Окончив школу, Бердымурад устроился, как и многие рыболовы в округе, на дежурную службу: сутки работать, двое суток отдыхать. Теперь его семья и вовсе зажила в достатке. В свободное от работы время он по утрам удил рыбу для продажи. Или отвозил на велосипеде в город овощи с огорода на рынок и оставлял там мать, чтобы она торговала ими. Днем до позднего вечера с братьями возился на огороде. А за полгода до армии купил-таки солидный мотоцикл с коляской. Он был на седьмом небе от счастья, считая, что жизнь у него состоялась, и больше того, что у него есть, ему от жизни ничего не нужно. В армии он скучал по рыбалке и по огороду, но не особенно сильно. В учебном подразделении, куда попал со своими десятью классами, его, как и всех новобранцев, полгода гоняли так, что сходить в туалет по малой нужде не было времени.

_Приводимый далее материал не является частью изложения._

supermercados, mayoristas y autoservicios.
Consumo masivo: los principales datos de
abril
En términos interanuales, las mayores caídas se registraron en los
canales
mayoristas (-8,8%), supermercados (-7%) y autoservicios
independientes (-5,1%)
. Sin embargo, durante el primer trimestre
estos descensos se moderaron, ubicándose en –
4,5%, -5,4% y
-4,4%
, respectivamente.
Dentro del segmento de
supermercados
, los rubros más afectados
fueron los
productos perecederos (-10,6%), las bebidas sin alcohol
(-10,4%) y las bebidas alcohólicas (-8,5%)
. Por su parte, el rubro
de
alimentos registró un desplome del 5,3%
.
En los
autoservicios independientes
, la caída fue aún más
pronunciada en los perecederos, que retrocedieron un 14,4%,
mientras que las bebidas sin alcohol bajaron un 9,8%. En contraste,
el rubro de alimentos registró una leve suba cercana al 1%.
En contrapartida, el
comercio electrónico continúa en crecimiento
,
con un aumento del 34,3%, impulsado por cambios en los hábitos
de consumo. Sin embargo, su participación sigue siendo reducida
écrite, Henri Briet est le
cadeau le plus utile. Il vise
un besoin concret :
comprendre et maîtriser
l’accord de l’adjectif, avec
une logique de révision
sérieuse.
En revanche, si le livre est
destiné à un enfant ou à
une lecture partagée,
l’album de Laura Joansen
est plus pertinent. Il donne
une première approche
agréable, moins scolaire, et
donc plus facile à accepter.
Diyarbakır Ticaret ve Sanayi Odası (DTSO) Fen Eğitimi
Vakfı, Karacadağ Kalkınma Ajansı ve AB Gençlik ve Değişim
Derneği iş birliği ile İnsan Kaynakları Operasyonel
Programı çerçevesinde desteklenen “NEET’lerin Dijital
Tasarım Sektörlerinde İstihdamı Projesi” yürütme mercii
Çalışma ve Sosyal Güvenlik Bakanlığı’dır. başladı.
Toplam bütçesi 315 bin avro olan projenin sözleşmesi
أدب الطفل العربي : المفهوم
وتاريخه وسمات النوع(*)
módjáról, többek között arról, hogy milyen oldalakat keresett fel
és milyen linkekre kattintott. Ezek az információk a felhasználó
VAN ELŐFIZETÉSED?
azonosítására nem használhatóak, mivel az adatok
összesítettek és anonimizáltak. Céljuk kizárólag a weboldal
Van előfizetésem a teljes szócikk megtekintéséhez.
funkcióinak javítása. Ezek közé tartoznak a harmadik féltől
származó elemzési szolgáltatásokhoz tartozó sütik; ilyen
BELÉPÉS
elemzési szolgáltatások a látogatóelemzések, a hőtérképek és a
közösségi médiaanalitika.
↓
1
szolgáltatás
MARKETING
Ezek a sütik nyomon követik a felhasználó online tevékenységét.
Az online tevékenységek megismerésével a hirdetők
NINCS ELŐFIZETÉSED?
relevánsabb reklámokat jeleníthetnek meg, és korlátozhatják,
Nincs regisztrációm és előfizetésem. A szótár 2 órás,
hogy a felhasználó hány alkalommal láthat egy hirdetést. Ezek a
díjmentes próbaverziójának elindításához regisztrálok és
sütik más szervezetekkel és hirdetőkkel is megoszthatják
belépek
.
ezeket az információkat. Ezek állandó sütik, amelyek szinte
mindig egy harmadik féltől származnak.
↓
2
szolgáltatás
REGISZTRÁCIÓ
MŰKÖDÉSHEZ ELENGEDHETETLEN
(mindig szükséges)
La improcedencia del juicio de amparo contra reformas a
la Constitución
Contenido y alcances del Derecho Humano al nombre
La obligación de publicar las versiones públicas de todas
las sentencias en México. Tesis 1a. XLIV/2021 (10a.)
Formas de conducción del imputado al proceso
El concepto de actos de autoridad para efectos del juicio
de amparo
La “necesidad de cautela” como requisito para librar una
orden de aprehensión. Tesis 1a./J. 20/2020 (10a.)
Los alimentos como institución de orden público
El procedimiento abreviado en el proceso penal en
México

Учебку он закончил отлично и когда его перевели замкомвзводом в пехотный полк, опять было не до скуки. Командир его взвода, офицер, пошел на повышение, и Бердымураду пришлось одному командовать взводом. На удивление это оказалось несложно: своей обстоятельностью, степенностью и неторопливостью он быстро завоевал авторитет даже у старослужащих. Впрочем, последним он подчеркиваемо давал волю, освобождал от муштры – строевой или физической подготовки, потому как они были мастера в этом деле. Он говорилим: «Пока посидите в тенечке, чтобы вас никто из начальства не видел; но когда нужно будет, вы уж не подведите…». И старослужащие не подводили его. На полковых учениях с боевой стрельбой старослужащие и молодые солдаты шли плечом к плечу, и чувствовали от этого образовавшегося единения упоительный подъем духа, граничащий с вдохновением. И отстреляли не только на отлично, но и лучше всех в батальоне. Присутствующий на учениях командир дивизии вызвал Бердымурада из строя и наградил отпуском.

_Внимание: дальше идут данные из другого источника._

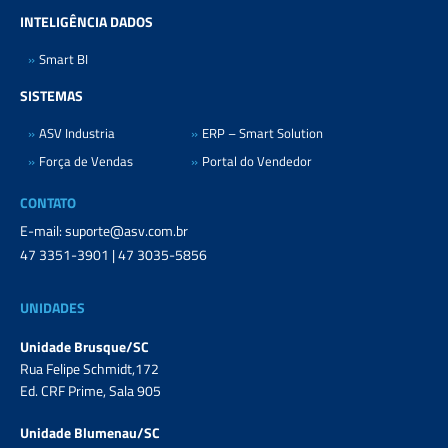
INTELIGÊNCIA DADOS
Smart BI
SISTEMAS
ASV Industria
ERP – Smart Solution
Força de Vendas
Portal do Vendedor
CONTATO
E-mail: suporte@asv.com.br
47 3351-3901 | 47 3035-5856
UNIDADES
Unidade Brusque/SC
Rua Felipe Schmidt,172
Ed. CRF Prime, Sala 905
Unidade Blumenau/SC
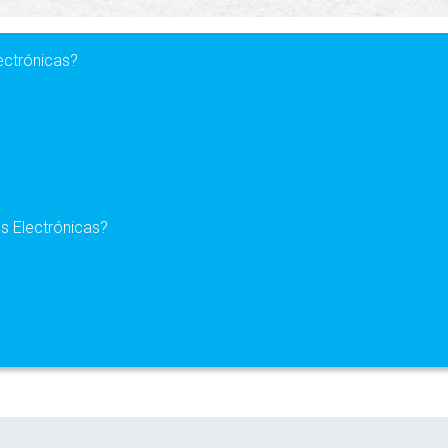
ectrónicas?
s Electrónicas?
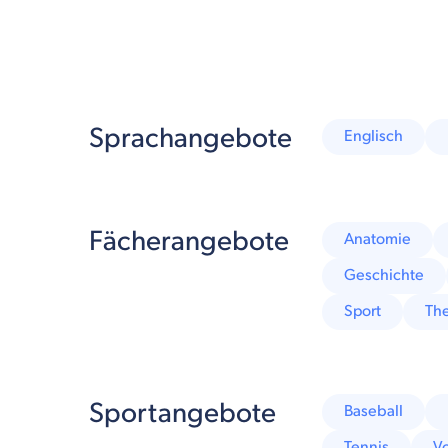
Sprachangebote
Englisch
Fächerangebote
Anatomie
Geschichte
Sport
The
Sportangebote
Baseball
Tennis
Vo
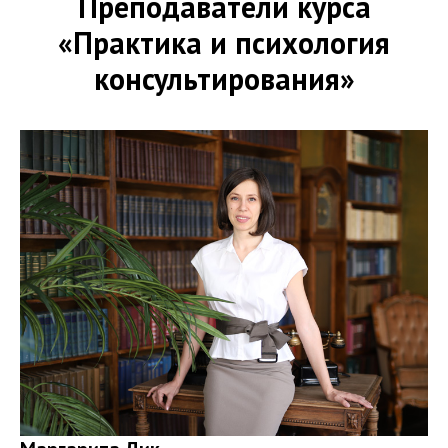
Преподаватели курса
«Практика и психология
консультирования»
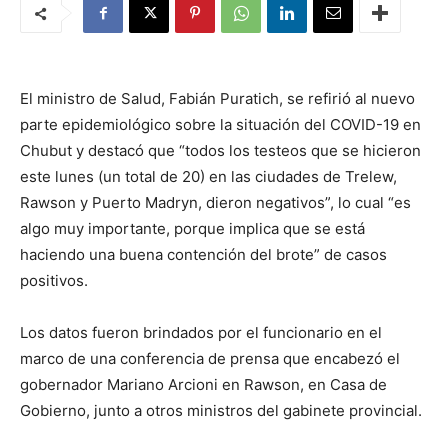
El ministro de Salud, Fabián Puratich, se refirió al nuevo
parte epidemiológico sobre la situación del COVID-19 en
Chubut y destacó que “todos los testeos que se hicieron
este lunes (un total de 20) en las ciudades de Trelew,
Rawson y Puerto Madryn, dieron negativos”, lo cual “es
algo muy importante, porque implica que se está
haciendo una buena contención del brote” de casos
positivos.
Los datos fueron brindados por el funcionario en el
marco de una conferencia de prensa que encabezó el
gobernador Mariano Arcioni en Rawson, en Casa de
Gobierno, junto a otros ministros del gabinete provincial.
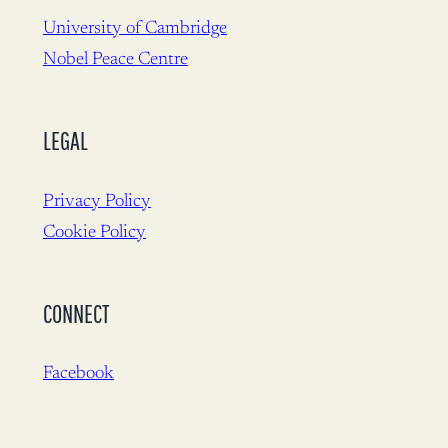
University of Cambridge
Nobel Peace Centre
LEGAL
Privacy Policy
Cookie Policy
CONNECT
Facebook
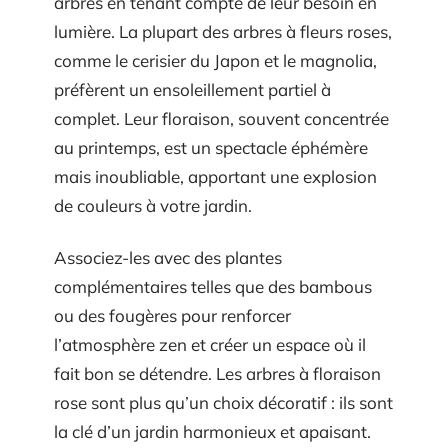
arbres en tenant compte de leur besoin en
lumière. La plupart des arbres à fleurs roses,
comme le cerisier du Japon et le magnolia,
préfèrent un ensoleillement partiel à
complet. Leur floraison, souvent concentrée
au printemps, est un spectacle éphémère
mais inoubliable, apportant une explosion
de couleurs à votre jardin.
Associez-les avec des plantes
complémentaires telles que des bambous
ou des fougères pour renforcer
l’atmosphère zen et créer un espace où il
fait bon se détendre. Les arbres à floraison
rose sont plus qu’un choix décoratif : ils sont
la clé d’un jardin harmonieux et apaisant.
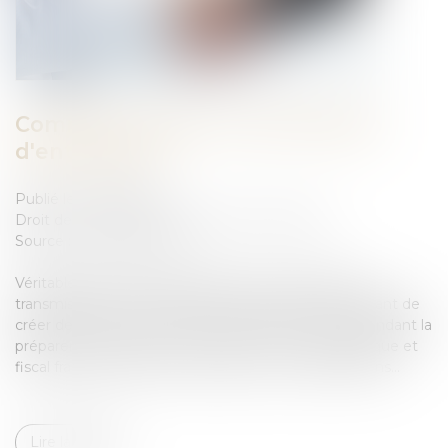
Comment réussir sa transmission
d'entreprise ?
Publié le :
17/04/2023
Droit des sociétés
/
Transmission d’entreprise
Source :
www.daf-mag.fr
Véritable sujet dans la pérennité d'une entreprise, la
transmission est une opération importante permettant de
créer de la valeur au sein de l'entreprise. Il faut cependant la
préparer correctement en amont, car le cadre juridique et
fiscal française reste peu favorable à ces transmissions...
Lire la suite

Бердымурад приехал домой в августе. Форся отутюженной военной формой, он поздоровался с родными,поставил чемоданчик на порог дома и сразу же пошел в кладовую посмотреть удочки. Истосковавшись по рыбной ловле, он собирался уже сегодня вечером пойти порыбачить. Мать, почувствовав его намерение, бросилась следом за ним в кладовую. И видя как сын любовно оглядывает запылившиеся удочки, запинающимся от волнения голосом. промолвила: «Не будет тебе рыбалки, сынок. Беда у нас. Лето выдалось засушливое. Жара два месяца стойко держалась выше отметки сорока пяти градусов. Да еще и весеннего паводка не было. Воду в водохранилище с весны не набрали, а сейчас, поливая хлопчатник, всю выкачали, даже из глубоких ям… Вся рыба передохла….» «Что совсем нет… воды?» – запинаясь переспросил Бердымурад. «Да, вода есть – бежит она по самому дну, но – подпочвенная…» – ответили мать. Бердымурад задумался, наморщил лоб, а, затем резко тряхнув головой, решительно сказал: «Пойду, посмотрю сам, быть такого не может…» И не переодеваясь в гражданскую одежду, торопливо пошел на канал – прямиком, через зады, чтобы его никто не увидел…

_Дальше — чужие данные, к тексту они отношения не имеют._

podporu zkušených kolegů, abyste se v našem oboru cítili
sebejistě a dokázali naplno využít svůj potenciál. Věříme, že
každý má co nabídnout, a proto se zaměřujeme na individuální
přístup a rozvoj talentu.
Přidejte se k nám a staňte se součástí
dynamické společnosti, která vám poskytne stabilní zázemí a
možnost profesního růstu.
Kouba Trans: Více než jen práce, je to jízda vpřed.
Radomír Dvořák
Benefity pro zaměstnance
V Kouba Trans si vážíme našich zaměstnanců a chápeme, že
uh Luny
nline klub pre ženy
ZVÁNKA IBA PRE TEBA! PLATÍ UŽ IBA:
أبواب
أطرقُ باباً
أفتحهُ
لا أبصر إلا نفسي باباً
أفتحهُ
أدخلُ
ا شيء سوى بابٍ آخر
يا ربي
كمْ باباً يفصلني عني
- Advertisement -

То, что он увидел, ужаснуло его. Обнаженное рыхлое дно обмелевшего канала было уродливым. Бугристым и почему-то напомнило гнойничковые гланды, но только гланды – гигантские и высыхающие на солнце. Посередине русла извилистой узкой расщелиной шириной в метр и глубиною в полметра бежал мутный ручей. От чахлых зарослей рдеста с поникшими от жары и жажды листьями до ручья кое-где были проложены глубокие и высохшие уже следы. Это кто-то из людей, пытаясь перейти на тот берег, глубоко проваливался. Надсадно пахло чем-то гадким: гнилостным и тошнотворным. Бердымурад, отчаянно закусив нижнюю губу чуть ли не до крови, быстро пошел по тропинке, вытоптанной в зарослях рдеста к водохранилищу. Ощущение страшной беды больно сдавливало сердце. И по мере того как он подходил к водохранилищу, сердечная боль усиливалась, а тошнотворный запах становился гуще и омерзительнее.